The varieties of fraud committed against the government seem limited only by the imagination of the people and companies willing to commit them. An exhaustive list could go on for pages. But here are some of the most common schemes used to defraud the government at taxpayers’ expense:
- Billing the government for goods or services never delivered or rendered.
- Paying bribes or kickbacks to obtain funding or contracts.
- Deliberately overcharging.
- Double billing.
- Knowingly billing for unallowable expenses.
- Fraudulently inflating charges or expenses.
- Bid rigging — or collusion to frustrate competitive bidding.
- Selling defective products or services.
- Knowingly failing to comply with contract specifications.
- Falsely certifying compliance with contract requirements or with state or federal law.
- Billing time or materials used for one project to another (“cross charging”).
- Making false statements to obtain, or to keep, a contract or grant.

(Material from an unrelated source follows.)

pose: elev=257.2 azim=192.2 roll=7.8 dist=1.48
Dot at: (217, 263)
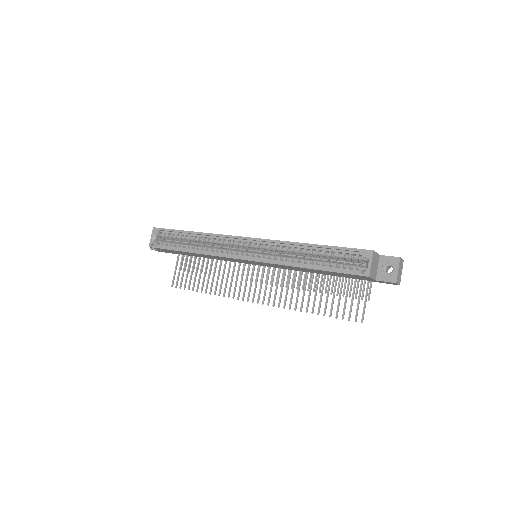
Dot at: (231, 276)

- Inflating overhead costs or other expenses.
- Substituting inferior parts or products.
- Misrepresenting eligibility for Minority, Women or Disadvantaged Business Enterprise programs or set asides.
- Receiving rebates from subcontractors and not passing them on to the government.
- Billing for “ghost” payrollers.
- Receiving an overpayment from the government and improperly retaining rather than refunding it.
- Falsifying, forging, or altering statements or records in order to obtain payment or increase payments.
- Withholding royalty payments owed.
- Knowingly using the wrong billing codes to increase reimbursements or payments.
- “Bundling” or “unbundling” charges (billing one service as two, or two services as one) to increase payments or reimbursements.
- Submitting claims for benefits for phantom victims or for fictitious damages or injuries.